If we want now to read every other column element we type:
>>> data = loadtxt(‘marks.txt’, usecols=range(1,5,2), skiprows=1)
>>> print data
[[75. 80.]
[57. 65.]
[80. 85.]]

There is also a module called scipy.io that contains functions read_array and write_array. These are deprecated versions of loadtxt and savetxt respectively, however the overall functionality of these functions is not the same. For example, read_array allows us to specify exactly which rows to read, while loadtxt only allows us to skip rows at the beginning of the file. You may choose to use read_array and write_array if you prefer (and documentation is, as usual, available through the help function), but make sure to filter out deprecation warnings to keep the output of your program clean.

Note: Deprecation is applied to program features that are superseded and should be avoided.

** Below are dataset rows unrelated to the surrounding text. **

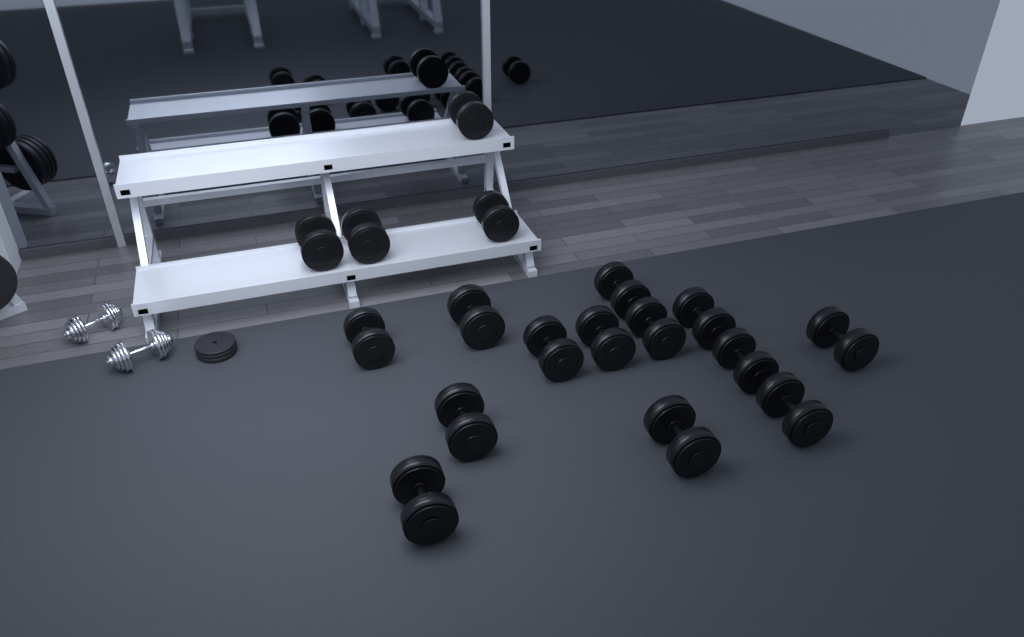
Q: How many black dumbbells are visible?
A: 17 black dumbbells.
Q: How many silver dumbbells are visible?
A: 2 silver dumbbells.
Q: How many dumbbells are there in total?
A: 19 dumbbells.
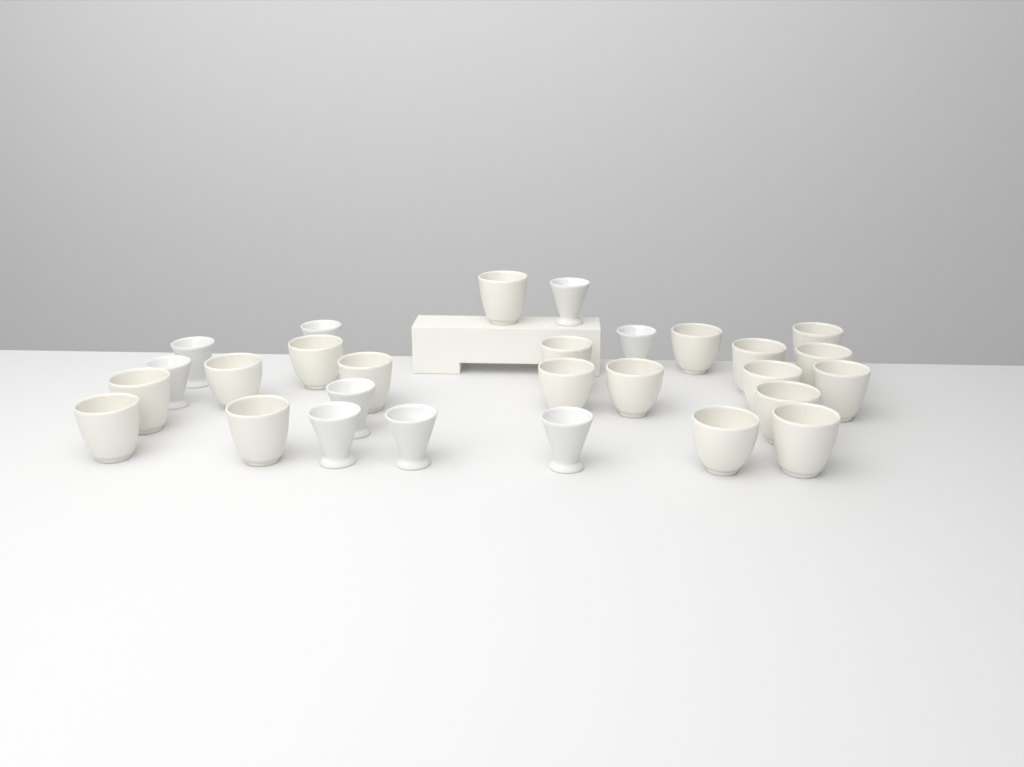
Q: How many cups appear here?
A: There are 28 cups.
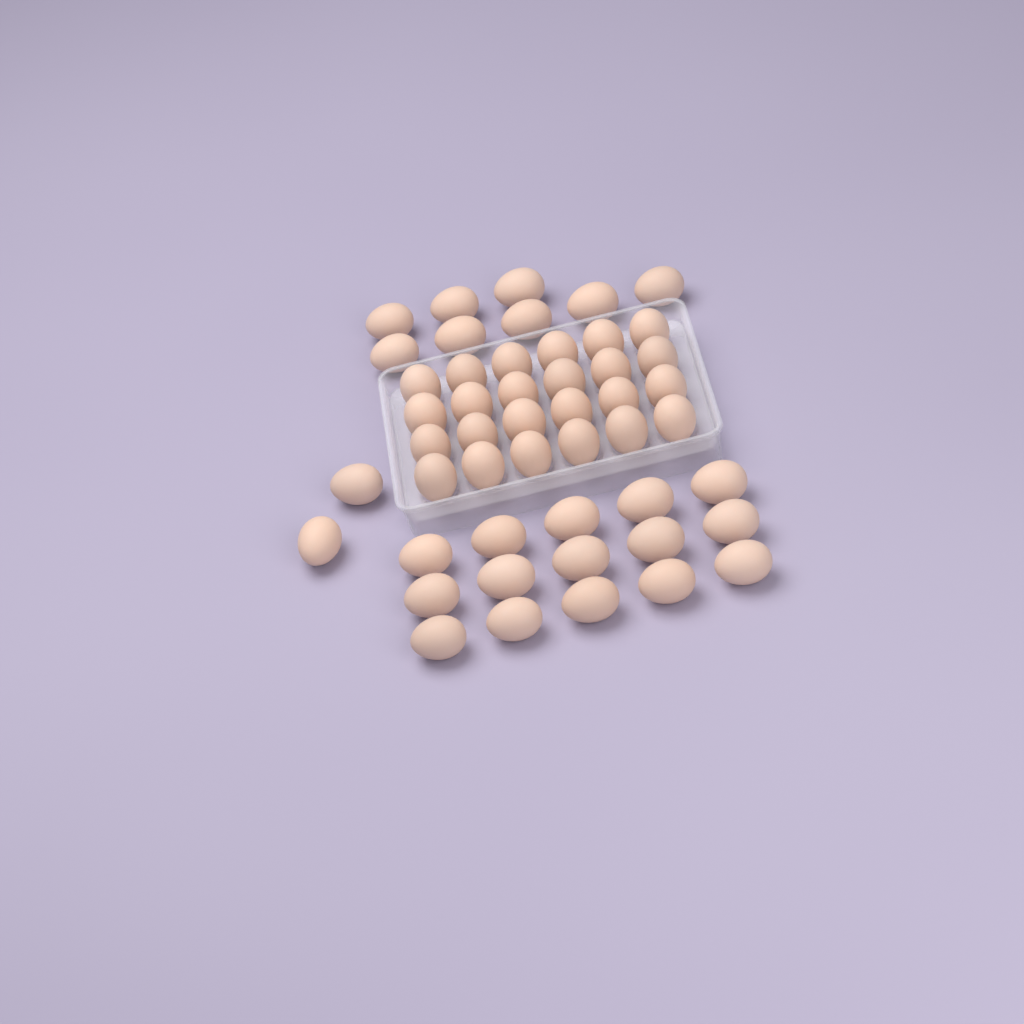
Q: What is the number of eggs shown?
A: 49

Although deprecated features remain in the current version of the software, their use may raise warning messages recommending alternate practices, and deprecation may indicate that the feature will be removed in the future. Using deprecated functions results in a deprecation warning being displayed when your code executes. You may avoid this using the following construction at the beginning of your code:

import warnings
warnings.simplefilter('ignore', DeprecationWarning)

This tells Python to ignore any deprecation warnings so it does not display them when your code executes.

To finish this tutorial, we illustrate a way to use Pylab to import data from ASCII files.

Activity 4. Write the velocity data generated in activity 2 to a .txt file. Then, read this data into an array called read_data and use Pylab to produce a velocity–time graph for the motion.